[Supplied material — start]

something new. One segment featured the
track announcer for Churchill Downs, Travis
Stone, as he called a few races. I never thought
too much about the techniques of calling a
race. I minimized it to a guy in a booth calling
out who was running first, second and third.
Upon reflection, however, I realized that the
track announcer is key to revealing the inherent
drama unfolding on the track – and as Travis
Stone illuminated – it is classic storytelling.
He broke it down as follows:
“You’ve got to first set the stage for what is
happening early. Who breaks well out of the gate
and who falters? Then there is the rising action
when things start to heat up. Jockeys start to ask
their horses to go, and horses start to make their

[Supplied material — finish]

**Work to complete:** Repeat the records above exactly as they appear.

**Task output:**
something new. One segment featured the
track announcer for Churchill Downs, Travis
Stone, as he called a few races. I never thought
too much about the techniques of calling a
race. I minimized it to a guy in a booth calling
out who was running first, second and third.
Upon reflection, however, I realized that the
track announcer is key to revealing the inherent
drama unfolding on the track – and as Travis
Stone illuminated – it is classic storytelling.
He broke it down as follows:
“You’ve got to first set the stage for what is
happening early. Who breaks well out of the gate
and who falters? Then there is the rising action
when things start to heat up. Jockeys start to ask
their horses to go, and horses start to make their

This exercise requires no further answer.